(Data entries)
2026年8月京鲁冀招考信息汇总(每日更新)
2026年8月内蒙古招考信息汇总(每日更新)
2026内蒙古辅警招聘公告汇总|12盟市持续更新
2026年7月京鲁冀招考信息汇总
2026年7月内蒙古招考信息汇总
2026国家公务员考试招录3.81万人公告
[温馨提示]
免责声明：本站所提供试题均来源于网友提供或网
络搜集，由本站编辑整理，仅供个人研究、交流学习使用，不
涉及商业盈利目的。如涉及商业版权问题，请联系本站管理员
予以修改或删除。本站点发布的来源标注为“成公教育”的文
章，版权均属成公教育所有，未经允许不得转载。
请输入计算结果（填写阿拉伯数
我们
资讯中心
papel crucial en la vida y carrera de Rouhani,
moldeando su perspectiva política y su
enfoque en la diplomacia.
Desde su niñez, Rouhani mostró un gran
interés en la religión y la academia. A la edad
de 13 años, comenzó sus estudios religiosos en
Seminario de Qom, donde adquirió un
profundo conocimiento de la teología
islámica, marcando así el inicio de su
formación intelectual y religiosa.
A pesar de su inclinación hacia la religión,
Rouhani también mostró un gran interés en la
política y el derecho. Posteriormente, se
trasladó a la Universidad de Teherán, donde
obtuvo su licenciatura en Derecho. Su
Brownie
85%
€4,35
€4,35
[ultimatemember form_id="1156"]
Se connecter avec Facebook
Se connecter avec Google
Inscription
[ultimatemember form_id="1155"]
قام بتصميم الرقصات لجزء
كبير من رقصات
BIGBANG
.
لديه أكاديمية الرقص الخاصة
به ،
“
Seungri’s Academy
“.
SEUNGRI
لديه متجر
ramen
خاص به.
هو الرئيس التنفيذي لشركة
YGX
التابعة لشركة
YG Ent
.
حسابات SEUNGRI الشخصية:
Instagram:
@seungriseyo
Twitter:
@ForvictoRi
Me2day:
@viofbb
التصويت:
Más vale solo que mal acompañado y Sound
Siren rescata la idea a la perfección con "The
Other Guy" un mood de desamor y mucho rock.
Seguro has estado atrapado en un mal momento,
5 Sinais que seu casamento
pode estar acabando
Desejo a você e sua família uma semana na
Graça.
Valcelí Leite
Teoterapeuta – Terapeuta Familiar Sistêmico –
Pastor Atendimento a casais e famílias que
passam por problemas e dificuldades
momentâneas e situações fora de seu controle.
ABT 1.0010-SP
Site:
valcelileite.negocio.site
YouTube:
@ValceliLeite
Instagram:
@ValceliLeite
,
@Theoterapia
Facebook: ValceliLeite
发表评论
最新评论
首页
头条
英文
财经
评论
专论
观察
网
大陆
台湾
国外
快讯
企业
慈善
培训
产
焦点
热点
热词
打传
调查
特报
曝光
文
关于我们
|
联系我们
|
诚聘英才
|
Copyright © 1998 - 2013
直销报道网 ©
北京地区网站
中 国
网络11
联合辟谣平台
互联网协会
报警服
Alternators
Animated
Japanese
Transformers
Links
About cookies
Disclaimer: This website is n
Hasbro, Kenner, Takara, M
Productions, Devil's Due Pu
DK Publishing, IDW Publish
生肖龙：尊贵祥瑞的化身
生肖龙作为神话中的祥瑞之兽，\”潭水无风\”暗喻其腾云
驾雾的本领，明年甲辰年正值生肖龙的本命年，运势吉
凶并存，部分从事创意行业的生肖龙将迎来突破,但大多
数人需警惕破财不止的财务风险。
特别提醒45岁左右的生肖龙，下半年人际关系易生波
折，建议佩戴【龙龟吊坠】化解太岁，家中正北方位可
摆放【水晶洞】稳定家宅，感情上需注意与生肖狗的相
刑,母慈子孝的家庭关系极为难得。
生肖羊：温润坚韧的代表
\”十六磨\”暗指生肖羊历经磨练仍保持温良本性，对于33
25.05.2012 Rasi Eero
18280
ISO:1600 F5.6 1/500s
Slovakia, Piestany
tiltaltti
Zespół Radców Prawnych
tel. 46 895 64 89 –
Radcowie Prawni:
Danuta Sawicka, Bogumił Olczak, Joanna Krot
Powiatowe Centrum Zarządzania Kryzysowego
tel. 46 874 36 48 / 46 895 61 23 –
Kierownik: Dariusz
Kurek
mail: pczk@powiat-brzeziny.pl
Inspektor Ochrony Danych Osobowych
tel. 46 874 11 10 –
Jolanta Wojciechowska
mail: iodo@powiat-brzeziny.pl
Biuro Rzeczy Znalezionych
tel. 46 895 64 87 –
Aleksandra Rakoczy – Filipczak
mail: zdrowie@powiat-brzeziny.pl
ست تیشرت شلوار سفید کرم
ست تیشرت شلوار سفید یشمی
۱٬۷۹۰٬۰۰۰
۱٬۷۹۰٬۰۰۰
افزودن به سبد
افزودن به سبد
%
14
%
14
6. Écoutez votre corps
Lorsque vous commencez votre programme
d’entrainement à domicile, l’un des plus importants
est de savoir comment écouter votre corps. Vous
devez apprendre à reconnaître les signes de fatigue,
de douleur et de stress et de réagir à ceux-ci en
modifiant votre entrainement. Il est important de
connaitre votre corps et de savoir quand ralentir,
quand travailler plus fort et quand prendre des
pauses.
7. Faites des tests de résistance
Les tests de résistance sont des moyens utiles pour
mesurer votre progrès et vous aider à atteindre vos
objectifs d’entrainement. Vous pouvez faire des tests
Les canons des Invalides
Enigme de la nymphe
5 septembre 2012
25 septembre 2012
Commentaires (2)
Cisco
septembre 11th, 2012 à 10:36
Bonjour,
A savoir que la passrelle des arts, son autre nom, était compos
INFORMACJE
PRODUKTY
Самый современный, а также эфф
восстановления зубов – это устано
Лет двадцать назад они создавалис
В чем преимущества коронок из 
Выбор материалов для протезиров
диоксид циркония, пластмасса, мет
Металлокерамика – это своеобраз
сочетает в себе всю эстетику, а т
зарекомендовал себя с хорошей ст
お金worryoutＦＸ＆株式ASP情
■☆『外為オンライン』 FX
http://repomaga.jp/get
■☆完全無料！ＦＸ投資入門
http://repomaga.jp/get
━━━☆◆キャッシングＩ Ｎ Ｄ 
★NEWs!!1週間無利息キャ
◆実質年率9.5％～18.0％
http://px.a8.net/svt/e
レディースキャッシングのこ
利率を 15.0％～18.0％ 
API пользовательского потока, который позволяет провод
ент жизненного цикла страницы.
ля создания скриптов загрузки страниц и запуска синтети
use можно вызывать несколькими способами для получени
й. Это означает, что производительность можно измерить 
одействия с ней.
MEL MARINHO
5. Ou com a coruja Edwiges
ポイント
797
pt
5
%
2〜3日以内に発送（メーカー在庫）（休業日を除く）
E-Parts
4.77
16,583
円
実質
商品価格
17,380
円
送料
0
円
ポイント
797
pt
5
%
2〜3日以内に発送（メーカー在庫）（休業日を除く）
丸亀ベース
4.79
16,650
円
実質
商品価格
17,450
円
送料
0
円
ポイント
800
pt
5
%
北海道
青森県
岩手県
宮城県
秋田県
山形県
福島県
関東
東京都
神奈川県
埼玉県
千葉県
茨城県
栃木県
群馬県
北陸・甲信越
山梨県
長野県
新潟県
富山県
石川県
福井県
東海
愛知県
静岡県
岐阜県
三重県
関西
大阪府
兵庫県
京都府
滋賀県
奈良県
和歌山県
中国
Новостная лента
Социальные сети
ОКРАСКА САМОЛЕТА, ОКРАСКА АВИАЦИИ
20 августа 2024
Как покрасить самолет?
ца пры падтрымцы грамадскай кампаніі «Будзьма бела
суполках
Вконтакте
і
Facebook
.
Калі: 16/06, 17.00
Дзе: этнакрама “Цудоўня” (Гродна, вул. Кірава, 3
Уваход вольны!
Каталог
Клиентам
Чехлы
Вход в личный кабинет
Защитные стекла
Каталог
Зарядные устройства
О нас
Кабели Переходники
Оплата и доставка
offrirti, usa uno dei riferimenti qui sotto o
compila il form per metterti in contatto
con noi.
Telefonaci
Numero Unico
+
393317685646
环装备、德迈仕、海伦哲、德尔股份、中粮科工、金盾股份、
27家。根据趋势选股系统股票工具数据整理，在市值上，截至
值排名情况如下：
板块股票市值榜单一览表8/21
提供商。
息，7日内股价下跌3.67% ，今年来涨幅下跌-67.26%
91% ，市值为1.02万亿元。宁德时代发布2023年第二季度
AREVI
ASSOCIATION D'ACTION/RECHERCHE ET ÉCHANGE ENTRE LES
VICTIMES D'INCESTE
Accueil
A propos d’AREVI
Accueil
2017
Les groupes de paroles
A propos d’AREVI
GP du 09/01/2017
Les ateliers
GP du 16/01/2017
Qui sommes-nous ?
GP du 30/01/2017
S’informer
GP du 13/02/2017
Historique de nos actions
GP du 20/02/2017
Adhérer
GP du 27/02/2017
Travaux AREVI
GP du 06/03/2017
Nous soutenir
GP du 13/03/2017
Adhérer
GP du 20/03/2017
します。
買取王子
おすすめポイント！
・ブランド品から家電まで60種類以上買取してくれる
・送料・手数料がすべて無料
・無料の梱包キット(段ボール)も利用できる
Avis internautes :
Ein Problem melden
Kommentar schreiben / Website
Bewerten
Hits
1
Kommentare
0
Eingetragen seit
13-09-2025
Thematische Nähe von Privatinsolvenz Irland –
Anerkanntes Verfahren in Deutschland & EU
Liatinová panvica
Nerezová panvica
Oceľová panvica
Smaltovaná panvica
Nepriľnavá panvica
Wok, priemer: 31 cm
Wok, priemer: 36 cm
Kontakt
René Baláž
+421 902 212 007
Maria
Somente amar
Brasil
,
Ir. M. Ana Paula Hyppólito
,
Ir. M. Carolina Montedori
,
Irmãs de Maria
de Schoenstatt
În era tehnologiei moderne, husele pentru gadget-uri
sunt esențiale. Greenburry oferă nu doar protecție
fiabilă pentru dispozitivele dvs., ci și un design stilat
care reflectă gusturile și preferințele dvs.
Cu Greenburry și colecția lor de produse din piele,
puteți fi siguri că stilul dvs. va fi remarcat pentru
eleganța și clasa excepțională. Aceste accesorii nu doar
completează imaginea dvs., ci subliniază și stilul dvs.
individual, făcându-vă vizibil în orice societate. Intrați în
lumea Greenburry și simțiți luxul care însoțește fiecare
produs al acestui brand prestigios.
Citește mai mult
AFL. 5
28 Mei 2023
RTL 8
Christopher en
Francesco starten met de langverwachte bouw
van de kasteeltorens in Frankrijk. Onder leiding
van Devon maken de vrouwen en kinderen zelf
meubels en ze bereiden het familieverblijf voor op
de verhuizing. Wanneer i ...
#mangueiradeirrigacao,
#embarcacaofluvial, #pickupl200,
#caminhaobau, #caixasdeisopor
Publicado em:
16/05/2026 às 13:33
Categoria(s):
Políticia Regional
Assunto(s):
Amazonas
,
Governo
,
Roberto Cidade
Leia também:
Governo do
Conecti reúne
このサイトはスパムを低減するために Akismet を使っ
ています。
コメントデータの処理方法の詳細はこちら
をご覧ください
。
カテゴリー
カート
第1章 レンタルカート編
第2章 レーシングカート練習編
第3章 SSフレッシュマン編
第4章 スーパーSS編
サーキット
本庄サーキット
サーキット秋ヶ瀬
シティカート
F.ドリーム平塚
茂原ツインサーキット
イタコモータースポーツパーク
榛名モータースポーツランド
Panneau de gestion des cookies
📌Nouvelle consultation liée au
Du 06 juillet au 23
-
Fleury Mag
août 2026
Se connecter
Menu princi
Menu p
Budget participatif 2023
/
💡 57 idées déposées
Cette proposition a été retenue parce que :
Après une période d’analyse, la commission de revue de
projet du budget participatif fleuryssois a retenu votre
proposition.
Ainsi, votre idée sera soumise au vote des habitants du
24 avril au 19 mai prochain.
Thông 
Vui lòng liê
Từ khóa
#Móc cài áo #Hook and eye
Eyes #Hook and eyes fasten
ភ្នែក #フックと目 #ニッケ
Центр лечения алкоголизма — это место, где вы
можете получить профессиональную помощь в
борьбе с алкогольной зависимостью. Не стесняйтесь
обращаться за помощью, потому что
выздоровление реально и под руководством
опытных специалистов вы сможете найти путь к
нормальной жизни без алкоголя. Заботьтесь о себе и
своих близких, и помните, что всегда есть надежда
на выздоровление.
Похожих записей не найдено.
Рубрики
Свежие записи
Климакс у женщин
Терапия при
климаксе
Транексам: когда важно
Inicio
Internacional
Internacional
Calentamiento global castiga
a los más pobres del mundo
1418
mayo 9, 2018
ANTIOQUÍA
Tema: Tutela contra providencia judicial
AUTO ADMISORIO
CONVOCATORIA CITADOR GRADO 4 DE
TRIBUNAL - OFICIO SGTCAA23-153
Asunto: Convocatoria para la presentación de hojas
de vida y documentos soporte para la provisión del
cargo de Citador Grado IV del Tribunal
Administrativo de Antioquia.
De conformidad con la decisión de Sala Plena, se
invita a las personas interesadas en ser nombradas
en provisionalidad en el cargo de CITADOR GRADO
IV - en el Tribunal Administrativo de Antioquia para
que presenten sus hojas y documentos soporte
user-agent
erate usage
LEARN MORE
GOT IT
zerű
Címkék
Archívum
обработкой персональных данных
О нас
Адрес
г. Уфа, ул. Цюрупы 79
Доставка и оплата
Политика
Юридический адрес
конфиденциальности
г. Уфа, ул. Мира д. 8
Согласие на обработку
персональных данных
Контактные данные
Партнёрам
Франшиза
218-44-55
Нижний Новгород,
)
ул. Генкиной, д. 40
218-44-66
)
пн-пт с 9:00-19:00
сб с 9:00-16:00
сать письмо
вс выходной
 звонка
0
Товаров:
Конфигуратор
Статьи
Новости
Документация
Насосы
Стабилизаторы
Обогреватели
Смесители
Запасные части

WORK ITEM: What you give back should be only the lines of the records above, starting at the line with "第1章 レンタルカート編" and ending at the line with "Контактные данные", restated word for word.

FINISHED TASK:
第1章 レンタルカート編
第2章 レーシングカート練習編
第3章 SSフレッシュマン編
第4章 スーパーSS編
サーキット
本庄サーキット
サーキット秋ヶ瀬
シティカート
F.ドリーム平塚
茂原ツインサーキット
イタコモータースポーツパーク
榛名モータースポーツランド
Panneau de gestion des cookies
📌Nouvelle consultation liée au
Du 06 juillet au 23
-
Fleury Mag
août 2026
Se connecter
Menu princi
Menu p
Budget participatif 2023
/
💡 57 idées déposées
Cette proposition a été retenue parce que :
Après une période d’analyse, la commission de revue de
projet du budget participatif fleuryssois a retenu votre
proposition.
Ainsi, votre idée sera soumise au vote des habitants du
24 avril au 19 mai prochain.
Thông 
Vui lòng liê
Từ khóa
#Móc cài áo #Hook and eye
Eyes #Hook and eyes fasten
ភ្នែក #フックと目 #ニッケ
Центр лечения алкоголизма — это место, где вы
можете получить профессиональную помощь в
борьбе с алкогольной зависимостью. Не стесняйтесь
обращаться за помощью, потому что
выздоровление реально и под руководством
опытных специалистов вы сможете найти путь к
нормальной жизни без алкоголя. Заботьтесь о себе и
своих близких, и помните, что всегда есть надежда
на выздоровление.
Похожих записей не найдено.
Рубрики
Свежие записи
Климакс у женщин
Терапия при
климаксе
Транексам: когда важно
Inicio
Internacional
Internacional
Calentamiento global castiga
a los más pobres del mundo
1418
mayo 9, 2018
ANTIOQUÍA
Tema: Tutela contra providencia judicial
AUTO ADMISORIO
CONVOCATORIA CITADOR GRADO 4 DE
TRIBUNAL - OFICIO SGTCAA23-153
Asunto: Convocatoria para la presentación de hojas
de vida y documentos soporte para la provisión del
cargo de Citador Grado IV del Tribunal
Administrativo de Antioquia.
De conformidad con la decisión de Sala Plena, se
invita a las personas interesadas en ser nombradas
en provisionalidad en el cargo de CITADOR GRADO
IV - en el Tribunal Administrativo de Antioquia para
que presenten sus hojas y documentos soporte
user-agent
erate usage
LEARN MORE
GOT IT
zerű
Címkék
Archívum
обработкой персональных данных
О нас
Адрес
г. Уфа, ул. Цюрупы 79
Доставка и оплата
Политика
Юридический адрес
конфиденциальности
г. Уфа, ул. Мира д. 8
Согласие на обработку
персональных данных
Контактные данные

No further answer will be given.